Write out every entry word for word.
━━━━━━━━━━
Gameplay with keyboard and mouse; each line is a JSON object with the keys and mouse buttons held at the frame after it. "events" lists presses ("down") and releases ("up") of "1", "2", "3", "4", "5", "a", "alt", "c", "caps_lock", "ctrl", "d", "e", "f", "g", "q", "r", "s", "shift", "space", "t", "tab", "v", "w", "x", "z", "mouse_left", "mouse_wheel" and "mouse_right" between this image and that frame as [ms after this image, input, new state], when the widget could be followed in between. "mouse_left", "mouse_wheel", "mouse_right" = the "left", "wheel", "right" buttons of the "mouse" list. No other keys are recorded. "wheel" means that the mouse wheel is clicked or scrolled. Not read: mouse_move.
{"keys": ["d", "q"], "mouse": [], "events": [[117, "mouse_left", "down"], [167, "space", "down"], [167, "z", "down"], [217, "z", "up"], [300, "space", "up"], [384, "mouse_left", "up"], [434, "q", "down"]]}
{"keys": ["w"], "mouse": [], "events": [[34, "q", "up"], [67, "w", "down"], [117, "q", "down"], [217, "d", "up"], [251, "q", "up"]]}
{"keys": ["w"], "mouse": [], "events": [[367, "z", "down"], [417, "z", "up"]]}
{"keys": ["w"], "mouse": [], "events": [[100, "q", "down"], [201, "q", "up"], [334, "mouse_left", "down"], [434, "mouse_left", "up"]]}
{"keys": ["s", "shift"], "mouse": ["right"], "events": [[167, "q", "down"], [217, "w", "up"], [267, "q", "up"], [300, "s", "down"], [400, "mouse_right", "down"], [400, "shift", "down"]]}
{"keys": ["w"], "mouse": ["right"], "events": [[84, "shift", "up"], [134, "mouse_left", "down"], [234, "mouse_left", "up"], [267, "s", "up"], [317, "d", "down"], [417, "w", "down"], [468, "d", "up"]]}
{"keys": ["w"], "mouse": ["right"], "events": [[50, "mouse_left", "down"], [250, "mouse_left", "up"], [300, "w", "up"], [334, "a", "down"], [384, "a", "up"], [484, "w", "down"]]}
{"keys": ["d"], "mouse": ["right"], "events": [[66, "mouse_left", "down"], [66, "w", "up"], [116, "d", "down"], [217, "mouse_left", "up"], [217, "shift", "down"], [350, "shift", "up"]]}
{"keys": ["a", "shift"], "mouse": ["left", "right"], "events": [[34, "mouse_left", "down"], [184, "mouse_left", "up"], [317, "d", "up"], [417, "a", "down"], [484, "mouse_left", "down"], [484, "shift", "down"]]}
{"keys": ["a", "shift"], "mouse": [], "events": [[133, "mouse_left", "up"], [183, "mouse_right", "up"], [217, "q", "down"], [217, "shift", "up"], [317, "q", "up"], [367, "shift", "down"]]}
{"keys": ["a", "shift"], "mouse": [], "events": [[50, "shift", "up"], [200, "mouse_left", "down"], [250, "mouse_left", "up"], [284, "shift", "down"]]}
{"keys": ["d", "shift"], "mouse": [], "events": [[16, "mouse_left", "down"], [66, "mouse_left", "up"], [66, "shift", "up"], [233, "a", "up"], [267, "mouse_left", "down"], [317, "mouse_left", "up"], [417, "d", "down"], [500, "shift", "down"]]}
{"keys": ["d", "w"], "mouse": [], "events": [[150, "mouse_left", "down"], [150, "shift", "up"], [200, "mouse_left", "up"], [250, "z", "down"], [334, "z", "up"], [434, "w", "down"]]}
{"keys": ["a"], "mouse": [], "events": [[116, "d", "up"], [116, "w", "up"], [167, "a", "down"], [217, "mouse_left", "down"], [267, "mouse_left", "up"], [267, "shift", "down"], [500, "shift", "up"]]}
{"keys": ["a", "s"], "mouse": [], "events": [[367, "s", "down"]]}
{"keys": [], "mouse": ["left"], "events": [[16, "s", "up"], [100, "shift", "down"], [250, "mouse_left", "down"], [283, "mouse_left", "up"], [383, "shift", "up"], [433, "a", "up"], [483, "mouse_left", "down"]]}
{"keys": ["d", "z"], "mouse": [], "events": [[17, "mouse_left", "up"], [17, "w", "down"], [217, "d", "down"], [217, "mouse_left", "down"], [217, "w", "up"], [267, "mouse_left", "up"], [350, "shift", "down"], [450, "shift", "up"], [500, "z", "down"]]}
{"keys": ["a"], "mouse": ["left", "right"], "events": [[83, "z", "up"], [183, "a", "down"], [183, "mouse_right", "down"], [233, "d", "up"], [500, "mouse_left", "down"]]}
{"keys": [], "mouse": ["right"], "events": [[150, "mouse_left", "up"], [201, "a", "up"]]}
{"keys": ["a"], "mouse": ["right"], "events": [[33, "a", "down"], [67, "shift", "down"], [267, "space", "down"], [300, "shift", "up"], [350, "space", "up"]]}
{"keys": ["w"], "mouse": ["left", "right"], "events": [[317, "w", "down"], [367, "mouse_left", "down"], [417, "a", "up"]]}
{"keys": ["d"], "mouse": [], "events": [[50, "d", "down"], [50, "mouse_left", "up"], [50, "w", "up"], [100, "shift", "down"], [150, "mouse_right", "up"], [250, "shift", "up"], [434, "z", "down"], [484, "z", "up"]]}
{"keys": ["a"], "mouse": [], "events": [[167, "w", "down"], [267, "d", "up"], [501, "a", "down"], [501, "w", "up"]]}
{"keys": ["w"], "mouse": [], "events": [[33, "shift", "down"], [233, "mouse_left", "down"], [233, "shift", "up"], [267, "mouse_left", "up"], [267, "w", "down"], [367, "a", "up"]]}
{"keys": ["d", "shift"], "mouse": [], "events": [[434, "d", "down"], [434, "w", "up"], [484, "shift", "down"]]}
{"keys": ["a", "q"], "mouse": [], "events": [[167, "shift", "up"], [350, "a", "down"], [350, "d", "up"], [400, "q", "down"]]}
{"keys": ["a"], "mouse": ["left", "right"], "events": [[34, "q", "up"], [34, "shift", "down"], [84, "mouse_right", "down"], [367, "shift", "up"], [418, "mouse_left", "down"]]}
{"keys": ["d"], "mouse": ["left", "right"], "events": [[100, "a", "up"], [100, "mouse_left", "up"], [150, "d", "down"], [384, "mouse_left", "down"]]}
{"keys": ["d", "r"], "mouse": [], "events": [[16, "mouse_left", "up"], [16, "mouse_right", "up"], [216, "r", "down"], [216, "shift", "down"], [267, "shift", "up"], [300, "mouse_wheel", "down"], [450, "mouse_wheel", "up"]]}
━━━━━━━━━━
- **RESULT OF THIS EXERCISE**:
Gameplay with keyboard and mouse; each line is a JSON object with the keys and mouse buttons held at the frame after it. "events" lists presses ("down") and releases ("up") of "1", "2", "3", "4", "5", "a", "alt", "c", "caps_lock", "ctrl", "d", "e", "f", "g", "q", "r", "s", "shift", "space", "t", "tab", "v", "w", "x", "z", "mouse_left", "mouse_wheel" and "mouse_right" between this image and that frame as [ms after this image, input, new state], when the widget could be followed in between. "mouse_left", "mouse_wheel", "mouse_right" = the "left", "wheel", "right" buttons of the "mouse" list. No other keys are recorded. "wheel" means that the mouse wheel is clicked or scrolled. Not read: mouse_move.
{"keys": ["d", "q"], "mouse": [], "events": [[117, "mouse_left", "down"], [167, "space", "down"], [167, "z", "down"], [217, "z", "up"], [300, "space", "up"], [384, "mouse_left", "up"], [434, "q", "down"]]}
{"keys": ["w"], "mouse": [], "events": [[34, "q", "up"], [67, "w", "down"], [117, "q", "down"], [217, "d", "up"], [251, "q", "up"]]}
{"keys": ["w"], "mouse": [], "events": [[367, "z", "down"], [417, "z", "up"]]}
{"keys": ["w"], "mouse": [], "events": [[100, "q", "down"], [201, "q", "up"], [334, "mouse_left", "down"], [434, "mouse_left", "up"]]}
{"keys": ["s", "shift"], "mouse": ["right"], "events": [[167, "q", "down"], [217, "w", "up"], [267, "q", "up"], [300, "s", "down"], [400, "mouse_right", "down"], [400, "shift", "down"]]}
{"keys": ["w"], "mouse": ["right"], "events": [[84, "shift", "up"], [134, "mouse_left", "down"], [234, "mouse_left", "up"], [267, "s", "up"], [317, "d", "down"], [417, "w", "down"], [468, "d", "up"]]}
{"keys": ["w"], "mouse": ["right"], "events": [[50, "mouse_left", "down"], [250, "mouse_left", "up"], [300, "w", "up"], [334, "a", "down"], [384, "a", "up"], [484, "w", "down"]]}
{"keys": ["d"], "mouse": ["right"], "events": [[66, "mouse_left", "down"], [66, "w", "up"], [116, "d", "down"], [217, "mouse_left", "up"], [217, "shift", "down"], [350, "shift", "up"]]}
{"keys": ["a", "shift"], "mouse": ["left", "right"], "events": [[34, "mouse_left", "down"], [184, "mouse_left", "up"], [317, "d", "up"], [417, "a", "down"], [484, "mouse_left", "down"], [484, "shift", "down"]]}
{"keys": ["a", "shift"], "mouse": [], "events": [[133, "mouse_left", "up"], [183, "mouse_right", "up"], [217, "q", "down"], [217, "shift", "up"], [317, "q", "up"], [367, "shift", "down"]]}
{"keys": ["a", "shift"], "mouse": [], "events": [[50, "shift", "up"], [200, "mouse_left", "down"], [250, "mouse_left", "up"], [284, "shift", "down"]]}
{"keys": ["d", "shift"], "mouse": [], "events": [[16, "mouse_left", "down"], [66, "mouse_left", "up"], [66, "shift", "up"], [233, "a", "up"], [267, "mouse_left", "down"], [317, "mouse_left", "up"], [417, "d", "down"], [500, "shift", "down"]]}
{"keys": ["d", "w"], "mouse": [], "events": [[150, "mouse_left", "down"], [150, "shift", "up"], [200, "mouse_left", "up"], [250, "z", "down"], [334, "z", "up"], [434, "w", "down"]]}
{"keys": ["a"], "mouse": [], "events": [[116, "d", "up"], [116, "w", "up"], [167, "a", "down"], [217, "mouse_left", "down"], [267, "mouse_left", "up"], [267, "shift", "down"], [500, "shift", "up"]]}
{"keys": ["a", "s"], "mouse": [], "events": [[367, "s", "down"]]}
{"keys": [], "mouse": ["left"], "events": [[16, "s", "up"], [100, "shift", "down"], [250, "mouse_left", "down"], [283, "mouse_left", "up"], [383, "shift", "up"], [433, "a", "up"], [483, "mouse_left", "down"]]}
{"keys": ["d", "z"], "mouse": [], "events": [[17, "mouse_left", "up"], [17, "w", "down"], [217, "d", "down"], [217, "mouse_left", "down"], [217, "w", "up"], [267, "mouse_left", "up"], [350, "shift", "down"], [450, "shift", "up"], [500, "z", "down"]]}
{"keys": ["a"], "mouse": ["left", "right"], "events": [[83, "z", "up"], [183, "a", "down"], [183, "mouse_right", "down"], [233, "d", "up"], [500, "mouse_left", "down"]]}
{"keys": [], "mouse": ["right"], "events": [[150, "mouse_left", "up"], [201, "a", "up"]]}
{"keys": ["a"], "mouse": ["right"], "events": [[33, "a", "down"], [67, "shift", "down"], [267, "space", "down"], [300, "shift", "up"], [350, "space", "up"]]}
{"keys": ["w"], "mouse": ["left", "right"], "events": [[317, "w", "down"], [367, "mouse_left", "down"], [417, "a", "up"]]}
{"keys": ["d"], "mouse": [], "events": [[50, "d", "down"], [50, "mouse_left", "up"], [50, "w", "up"], [100, "shift", "down"], [150, "mouse_right", "up"], [250, "shift", "up"], [434, "z", "down"], [484, "z", "up"]]}
{"keys": ["a"], "mouse": [], "events": [[167, "w", "down"], [267, "d", "up"], [501, "a", "down"], [501, "w", "up"]]}
{"keys": ["w"], "mouse": [], "events": [[33, "shift", "down"], [233, "mouse_left", "down"], [233, "shift", "up"], [267, "mouse_left", "up"], [267, "w", "down"], [367, "a", "up"]]}
{"keys": ["d", "shift"], "mouse": [], "events": [[434, "d", "down"], [434, "w", "up"], [484, "shift", "down"]]}
{"keys": ["a", "q"], "mouse": [], "events": [[167, "shift", "up"], [350, "a", "down"], [350, "d", "up"], [400, "q", "down"]]}
{"keys": ["a"], "mouse": ["left", "right"], "events": [[34, "q", "up"], [34, "shift", "down"], [84, "mouse_right", "down"], [367, "shift", "up"], [418, "mouse_left", "down"]]}
{"keys": ["d"], "mouse": ["left", "right"], "events": [[100, "a", "up"], [100, "mouse_left", "up"], [150, "d", "down"], [384, "mouse_left", "down"]]}
{"keys": ["d", "r"], "mouse": [], "events": [[16, "mouse_left", "up"], [16, "mouse_right", "up"], [216, "r", "down"], [216, "shift", "down"], [267, "shift", "up"], [300, "mouse_wheel", "down"], [450, "mouse_wheel", "up"]]}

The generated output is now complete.